Mamy spolaryzowane media. Na pewno większość dziennikarzy uczciwie relacjonuje wydarzenia. Mniejszość w kraju ogląda Fox News, który nieustannie krytykuje prezydenta.
Dla prezydenta Joe Bidena to pierwsza wizyta w Polsce. Jaki jest jej cel?
Na pewno celem jest uspokojenie sytuacji w Polsce. Wasz kraj to członek NATO, który jest teraz pod niesamowitą presją ze strony Rosji. Prawdopodobnie widzieliście, jak Dmitrij Miedwiediew zamieszcza niejasne groźby w Internecie. Polska przyjmuje też większość uchodźców z Ukrainy. Myślę, że ważne jest, aby Joe Biden pomógł Polakom, obciążył was wojskowo i humanitarnie. Bo taka sytuacja wymaga konkretnej odpowiedzi ze strony Europy i świata. Polska nie może robić wszystkiego sama. Żaden kraj nie może.
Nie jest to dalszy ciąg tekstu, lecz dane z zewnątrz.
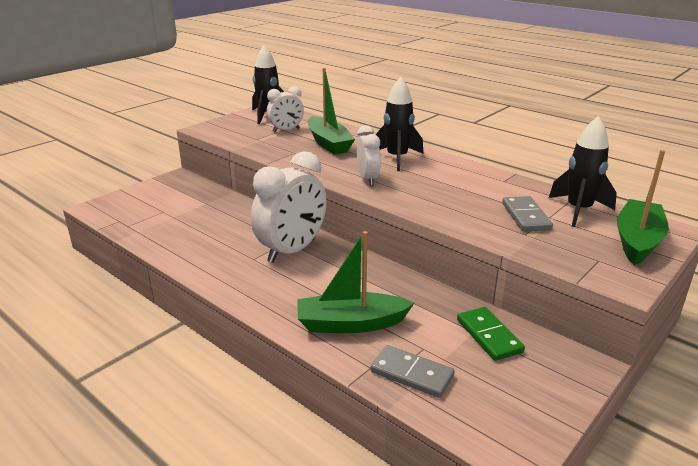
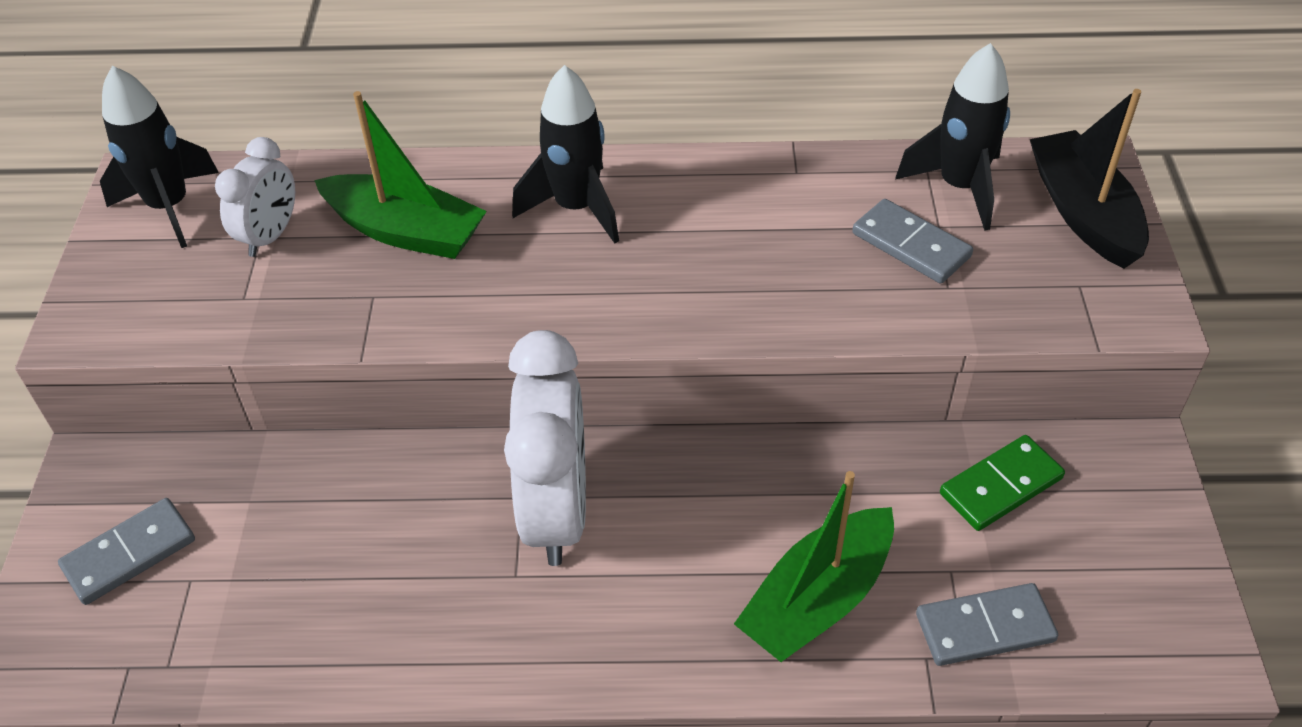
camera: 40 degrees left, 20 degrees up
white clock [357,125,381,186] -> none
green domino [457,307,525,361] -> green domino turned 60 degrees counterclockwise [940,435,1065,531]
green boat [617,150,669,265] -> black boat [1030,89,1149,268]
none -> grey domino [58,498,195,605]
Dla prezydenta Stanów Zjednoczonych to chyba jedna z ważniejszych wizyt w ostatnich miesiącach…
Tak, niezaprzeczalnie. Nie doświadczyliśmy jeszcze takiego niebezpieczeństwa, które teraz dzieje się na naszych oczach. Ta wizyta jest więc niezwykle ważna, aby pokazać jedność transatlantycką.
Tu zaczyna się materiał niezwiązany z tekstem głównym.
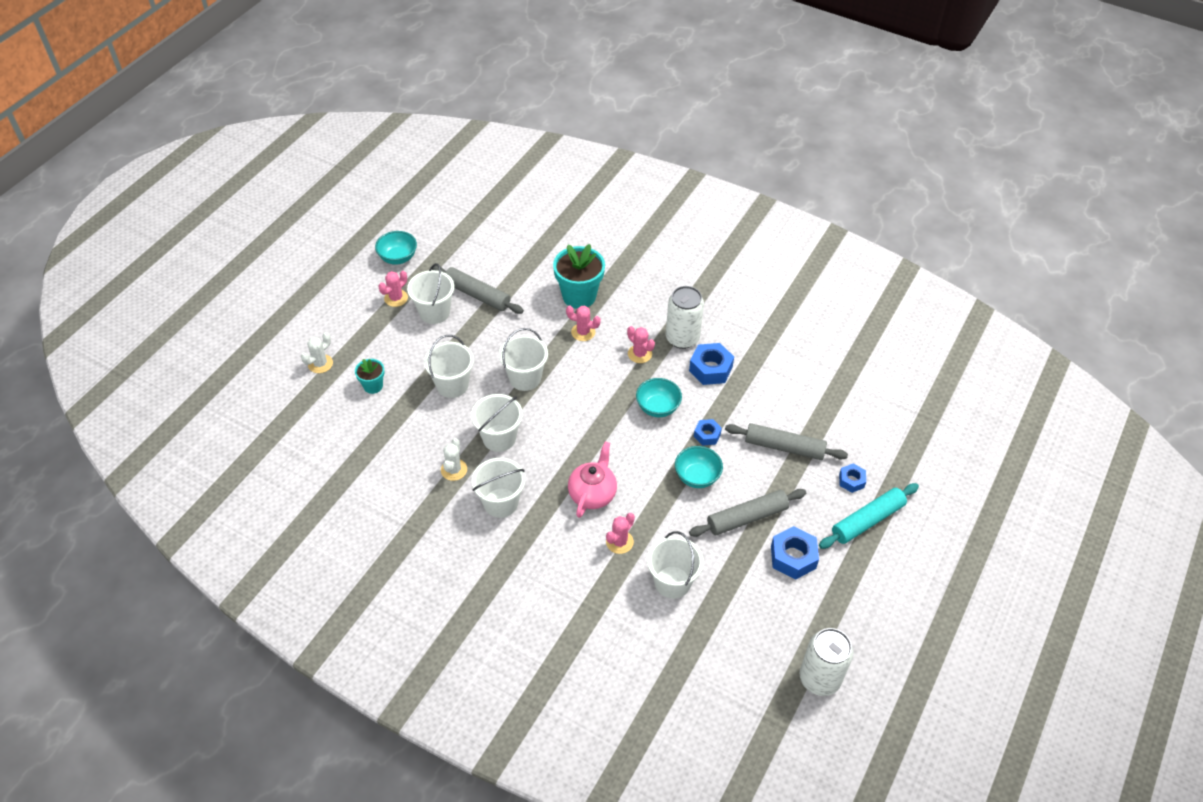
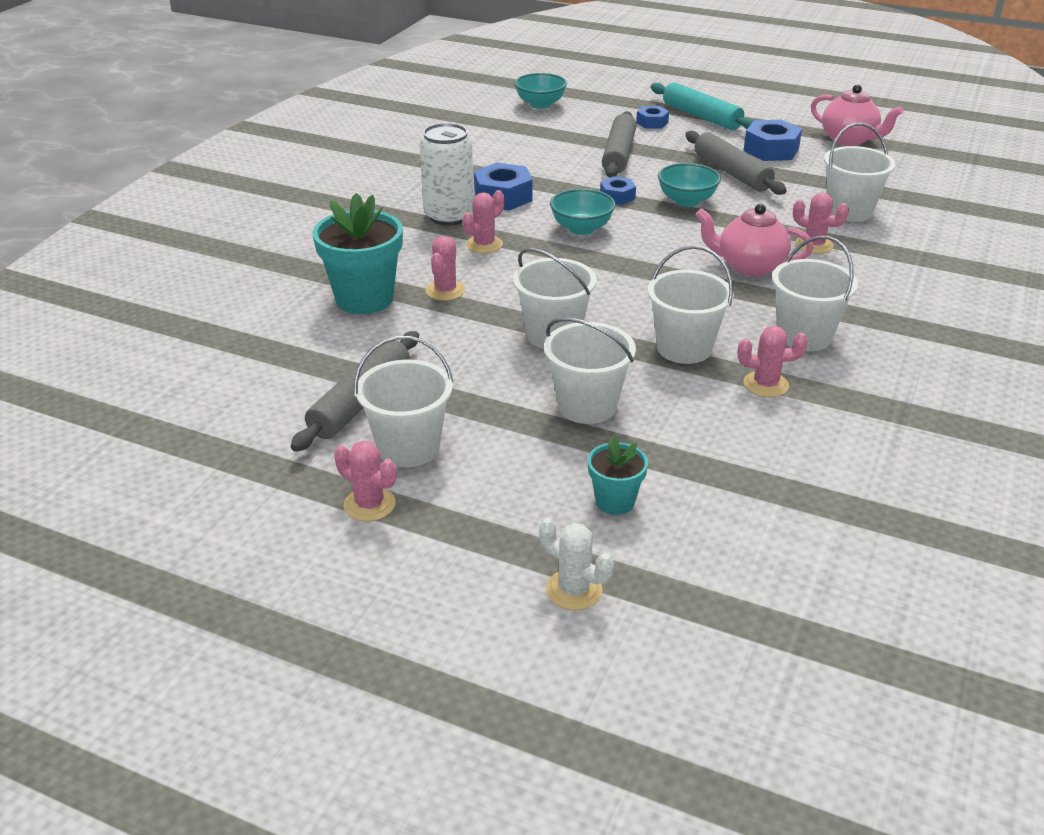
camera: 95 degrees left, 15 degrees down
turquoise bowl [375,231,417,265] -> turquoise bowl moved to [514,73,567,109]
white cactus [441,438,467,481] -> pink cactus [738,326,808,397]
white can [800,628,853,696] -> none
none -> pink teapot [811,85,903,146]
Zmieńmy temat. Z tego co wiem, pracuje pan jako freelancer dla amerykańskich mediów. Dla jakich gazet i portali pan pisze?
Dla The Washington Post, amerykańskiej Al-Jazeery, The New Republic, Fortune, The Daily Beast, Medium i innych.
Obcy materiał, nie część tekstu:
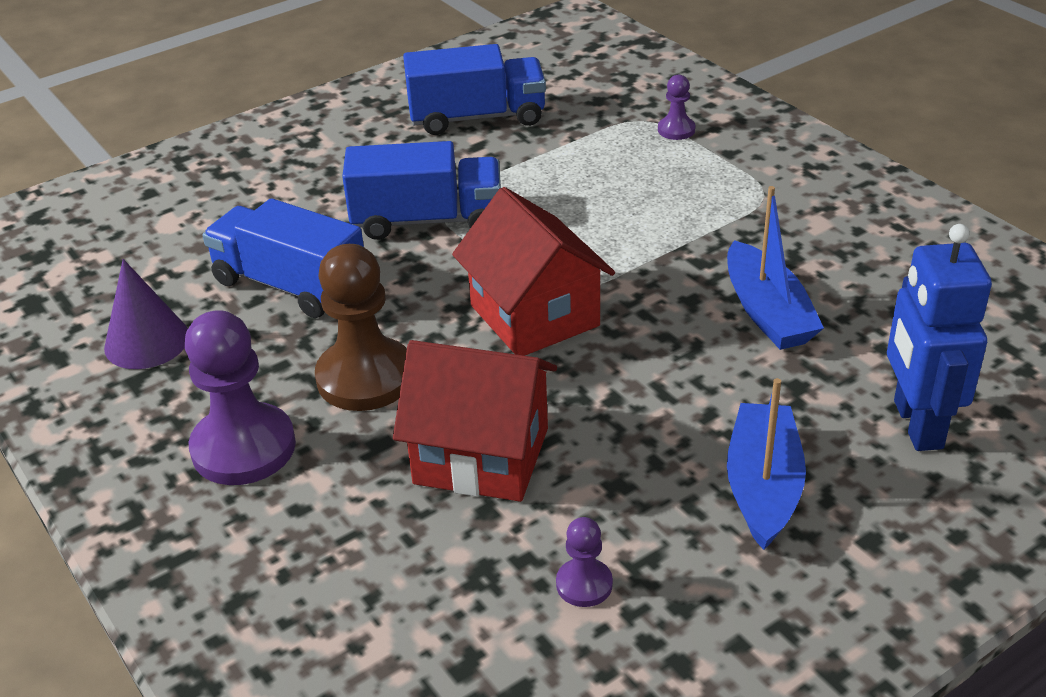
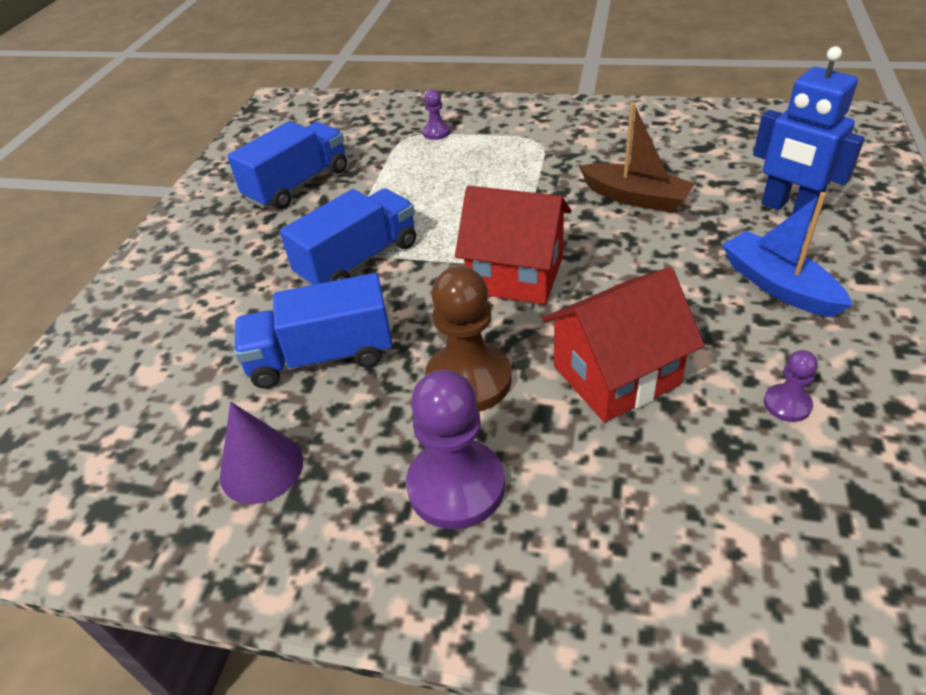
camera: 40 degrees left, 5 degrees up
blue boat [727,186,824,350] -> brown boat [579,102,695,213]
Ostatnie tygodnie spędził pan na Podkarpaciu. Na czym polegała pana praca?
Opisywałem historię uchodźców wojennych z Przemyśla i Medyki.
I jakie były pańskie odczucia, kiedy widział pan te tysiące rodzin, które uciekały przed wojną?
Taki widok łamie serce. Nie zapomnę tego do końca życia.